Она подняла голову, когда я вошел и посмотрела на меня долгим взглядом, с ног до головы. Глаза скользнули по мокрым волосам и великоватой рубашке. Остановились на жилетке.
— Тебе идет, — прошептала, если сдерживая смех. — Позже купим тебе другую одежду.
Подошел к столу, сел на тот же стул с продавленным сиденьем. Лайма отложила карандаш, придвинула ко мне листок. Глянул — и замер. На бумаге был я. Сидящий за этим столом, с кувшином в руке, с хлебом на тарелке. Рисунок был лишь наброском, но довольно детализированным. Тонкие линии, точные штрихи, схвачено самое главное: сутулые плечи, наклон головы, даже эта привычка смотреть исподлобья.
— У тебя талант…
Лайма ничего не ответила. Просто убрала рисунок в карман своей жилетки, темной, длинной, с протертыми локтями. За окном снова прокричал кто-то — ближе теперь, почти под окнами. Слова долетели отчетливо:
— ...забастовка на северных шахтах! Кристаллов не будет! Читайте свежие новости!
Лайма повернула голову к окну, вслушалась. Крик стих, удаляясь.
— Сана задержится, — сказала она будто себе.
— Из-за забастовки?
— Да. — Лайма встала. — Пойдем, покажу тебе твою комнату.
Поднялся. В груди шевельнулось что-то странное — не страх, не благодарность, а что-то среднее. Надеюсь моя комната не столь убогая. Лайма повела меня не к парадной лестнице, по которой спускался, а к другой — узкой, незаметной, притаившейся за дверью в торце коридора.
— На третий этаж можно попасть только по этой лестнице, — бросила через плечо.
Ступени деревянные, старые, но не скрипели — видно, кто-то смазывал или подбивал. Перила — простая железная труба, крашеная черным, краска облупилась, под пальцами холодный металл. С каждым шагом меняется воздух. Внизу он был тяжелый, сырой, с привкусом плесени и подвала. Здесь, выше, становился чище, суше. И теплее.

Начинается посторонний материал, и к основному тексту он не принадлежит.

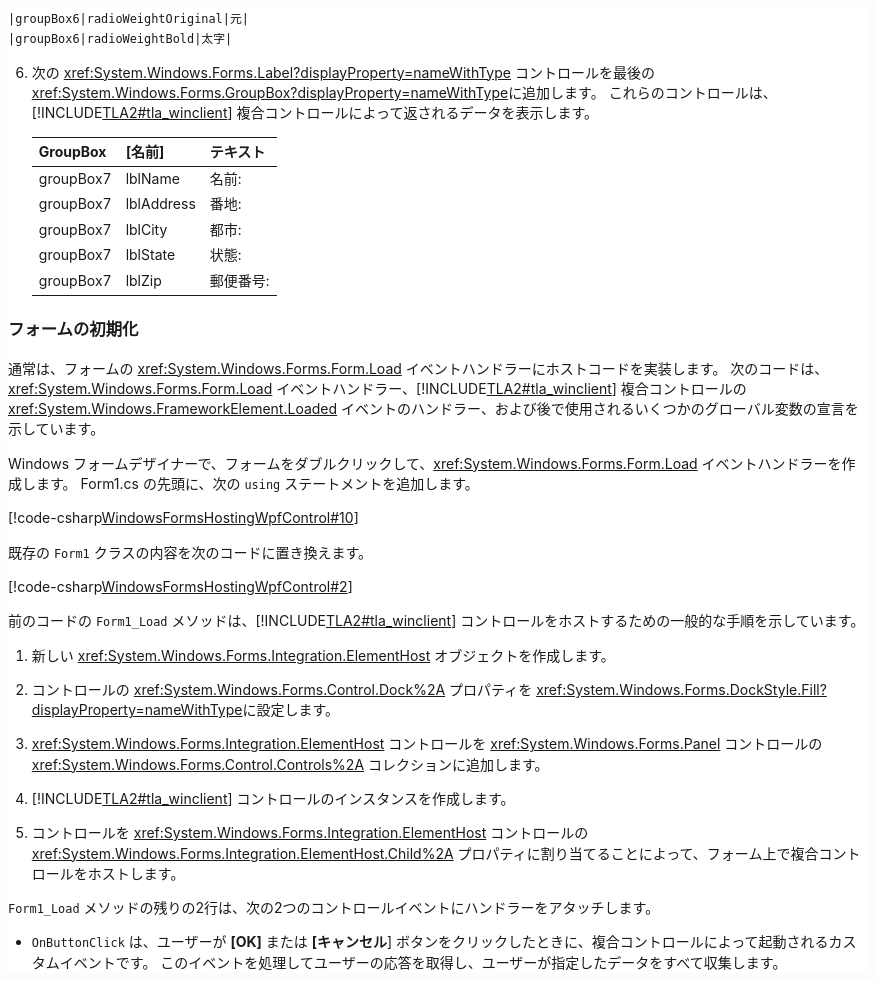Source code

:     |groupBox6|radioWeightOriginal|元|  
    |groupBox6|radioWeightBold|太字|  
  
6. 次の <xref:System.Windows.Forms.Label?displayProperty=nameWithType> コントロールを最後の <xref:System.Windows.Forms.GroupBox?displayProperty=nameWithType>に追加します。 これらのコントロールは、[!INCLUDE[TLA2#tla_winclient](../../../../includes/tla2sharptla-winclient-md.md)] 複合コントロールによって返されるデータを表示します。  
  
    |GroupBox|[名前]|テキスト|  
    |--------------|----------|----------|  
    |groupBox7|lblName|名前:|  
    |groupBox7|lblAddress|番地:|  
    |groupBox7|lblCity|都市:|  
    |groupBox7|lblState|状態:|  
    |groupBox7|lblZip|郵便番号:|  
  
### <a name="initializing-the-form"></a>フォームの初期化  
 通常は、フォームの <xref:System.Windows.Forms.Form.Load> イベントハンドラーにホストコードを実装します。 次のコードは、<xref:System.Windows.Forms.Form.Load> イベントハンドラー、[!INCLUDE[TLA2#tla_winclient](../../../../includes/tla2sharptla-winclient-md.md)] 複合コントロールの <xref:System.Windows.FrameworkElement.Loaded> イベントのハンドラー、および後で使用されるいくつかのグローバル変数の宣言を示しています。  
  
 Windows フォームデザイナーで、フォームをダブルクリックして、<xref:System.Windows.Forms.Form.Load> イベントハンドラーを作成します。 Form1.cs の先頭に、次の `using` ステートメントを追加します。  
  
 [!code-csharp[WindowsFormsHostingWpfControl#10](~/samples/snippets/csharp/VS_Snippets_Wpf/WindowsFormsHostingWpfControl/CSharp/WFHost/Form1.cs#10)]  
  
 既存の `Form1` クラスの内容を次のコードに置き換えます。  
  
 [!code-csharp[WindowsFormsHostingWpfControl#2](~/samples/snippets/csharp/VS_Snippets_Wpf/WindowsFormsHostingWpfControl/CSharp/WFHost/Form1.cs#2)]  
  
 前のコードの `Form1_Load` メソッドは、[!INCLUDE[TLA2#tla_winclient](../../../../includes/tla2sharptla-winclient-md.md)] コントロールをホストするための一般的な手順を示しています。  
  
1. 新しい <xref:System.Windows.Forms.Integration.ElementHost> オブジェクトを作成します。  
  
2. コントロールの <xref:System.Windows.Forms.Control.Dock%2A> プロパティを <xref:System.Windows.Forms.DockStyle.Fill?displayProperty=nameWithType>に設定します。  
  
3. <xref:System.Windows.Forms.Integration.ElementHost> コントロールを <xref:System.Windows.Forms.Panel> コントロールの <xref:System.Windows.Forms.Control.Controls%2A> コレクションに追加します。  
  
4. [!INCLUDE[TLA2#tla_winclient](../../../../includes/tla2sharptla-winclient-md.md)] コントロールのインスタンスを作成します。  
  
5. コントロールを <xref:System.Windows.Forms.Integration.ElementHost> コントロールの <xref:System.Windows.Forms.Integration.ElementHost.Child%2A> プロパティに割り当てることによって、フォーム上で複合コントロールをホストします。  
  
 `Form1_Load` メソッドの残りの2行は、次の2つのコントロールイベントにハンドラーをアタッチします。  
  
- `OnButtonClick` は、ユーザーが **[OK]** または **[キャンセル**] ボタンをクリックしたときに、複合コントロールによって起動されるカスタムイベントです。 このイベントを処理してユーザーの応答を取得し、ユーザーが指定したデータをすべて収集します。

Второй этаж мы миновали быстро — Лайма даже не остановилась, хотя я успел заметить в полумраке несколько дверей, все закрыты. На площадке между вторым и третьим она перевела дух — всего на секунду, будто проверяла, не отстал ли я.

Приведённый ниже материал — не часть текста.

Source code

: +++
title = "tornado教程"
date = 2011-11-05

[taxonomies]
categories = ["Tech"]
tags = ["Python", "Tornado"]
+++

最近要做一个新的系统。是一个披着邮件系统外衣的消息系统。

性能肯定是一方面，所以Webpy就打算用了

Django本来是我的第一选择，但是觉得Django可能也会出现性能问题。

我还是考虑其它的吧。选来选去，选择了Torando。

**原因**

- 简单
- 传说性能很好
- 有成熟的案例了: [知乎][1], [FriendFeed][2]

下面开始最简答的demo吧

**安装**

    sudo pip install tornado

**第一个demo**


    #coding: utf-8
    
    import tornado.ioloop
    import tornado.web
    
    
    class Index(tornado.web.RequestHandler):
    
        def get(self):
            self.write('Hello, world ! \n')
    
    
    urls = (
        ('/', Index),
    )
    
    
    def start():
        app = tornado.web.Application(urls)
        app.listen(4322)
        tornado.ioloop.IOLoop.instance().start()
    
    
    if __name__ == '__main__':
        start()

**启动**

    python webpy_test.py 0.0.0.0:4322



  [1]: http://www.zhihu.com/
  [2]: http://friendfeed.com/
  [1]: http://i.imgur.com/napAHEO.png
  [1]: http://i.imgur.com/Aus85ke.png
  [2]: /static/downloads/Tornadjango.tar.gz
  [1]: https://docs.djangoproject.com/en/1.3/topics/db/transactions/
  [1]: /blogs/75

Третий этаж встретил светом. Неярким — серым, но здесь он казался другим. Чище, что ли. Окно в торце коридора было большим, почти во всю стену, и стекла в нем — целые. Ни одной трещины, ни куска фанеры. Сквозь них лился ровный, спокойный свет, и пылинки танцевали в нем медленно, лениво, как сытые мухи.
Коридор — широкий, светлый, с высоким потолком. Стены оклеены обоями — настоящими, не оборванными в клочья. Темно-зеленые, с золотым тиснением, в мелкий цветочный узор. Провел пальцем — обои гладкие, чистые, без пыли. В одном месте, правда, уголок отошел, но его аккуратно приклеили обратно.
Пол — паркет. Настоящий, дубовый, уложенный елочкой. Не рассохшийся, не стертый до дыр — просто потемневший от времени и покрытый мастикой, которая тускло блестела в свете из окна. Вдоль стен — светильники с белыми плафонами из матового стекла.
На стенах — картины. Несколько штук, в рамках, висят ровно. Пейзажи — лес, поле, река. Одна особенно запомнилась — закат над холмами, небо оранжевое, почти живое. Остановился перед ней, вглядываясь.
— Нравится? — Лайма остановилась рядом.